GPU Sensors Test

This test monitors each GPU available in the hardware unit of the host system and reports the voltage, temperature and the load handled by each GPU. In addition, this test reports the speed of each GPU and the average speed of the fans in each GPU. This way, administrators may be alerted to potential overload condition of the GPU and help administrators identify potential issues that may affect the functioning of the GPU.

Target of the test: Any host system

Agent executing the test: An internal agent

Output of the test: One set of results for each GPU available in the hardware unit of the host system being monitored.

Configurable parameters for the test
Parameter Description

Test Period

How often should the test be executed.

Host

The host for which the test is to be configured.

Measurements made by the test
Measurement Description Measurement Unit Interpretation

Voltage utilized

Indicates the current voltage of this GPU.

Volts

 

Clock Speed

Indicates the current speed of this GPU.

MHz

A very low value for this measure indicates that the GPU is slow.

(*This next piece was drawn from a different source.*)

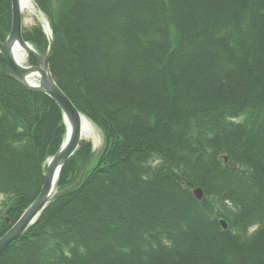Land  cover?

Comparing the value of this measure across GPUs will point you to that GPU that is currently very slow.

Temperature

Indicates the current temperature of this GPU.

Celsius

The value of this measure should be within permissible limits. A sudden/gradual increase in the value of this measure may affect the functioning of the server and needs to be immediately attended to.

Load Utilized

Indicates the percentage of load handled by this GPU.

Percent

Comparing the value of this measure across GPUs will help you identify the GPU that is handling the maximum load.

Total revolutions

Indicates the average speed of the fans in this GPU.

RPM

The speed of the fans must be within the permissible range. A sudden increase/decrese in the value of this measure is a cause for concern.